[Saved entries]
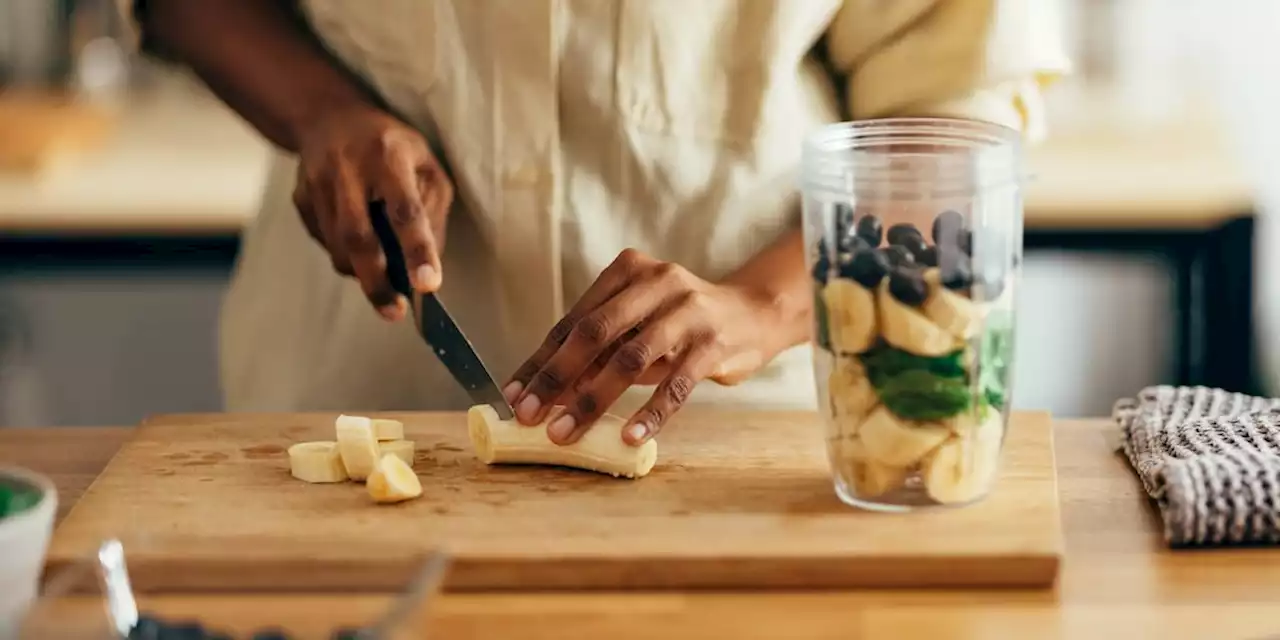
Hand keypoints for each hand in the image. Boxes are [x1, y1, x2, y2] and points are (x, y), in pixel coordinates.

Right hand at [292, 104, 453, 319]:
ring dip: (363, 272)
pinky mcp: (300, 199)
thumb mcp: (426, 165)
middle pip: (359, 237)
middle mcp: (348, 168)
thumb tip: (431, 264)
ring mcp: (317, 184)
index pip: (405, 210)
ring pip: (338, 247)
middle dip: (377, 282)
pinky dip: (346, 255)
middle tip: (394, 312)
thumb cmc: (392, 147)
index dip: (418, 250)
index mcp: (389, 156)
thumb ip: (433, 211)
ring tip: (383, 276)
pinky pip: (324, 243)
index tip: (428, 286)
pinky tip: (359, 242)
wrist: (329, 118)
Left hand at [502, 249, 786, 446]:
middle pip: (595, 333)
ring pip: (631, 359)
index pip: (574, 321)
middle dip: (556, 378)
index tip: (515, 396)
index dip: (541, 361)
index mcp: (627, 271)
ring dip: (592, 399)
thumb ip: (600, 349)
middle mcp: (657, 281)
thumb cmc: (681, 322)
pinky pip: (676, 384)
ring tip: (567, 432)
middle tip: (530, 416)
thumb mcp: (639, 323)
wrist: (753, 314)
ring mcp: (688, 310)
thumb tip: (548, 394)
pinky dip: (651, 413)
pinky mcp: (714, 343)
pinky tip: (629, 436)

EXERCISE PROMPT => Check every line of the entries for "middle" and report how many lines contain it, without any other words.

SOLUTION TO THIS EXERCISE => 8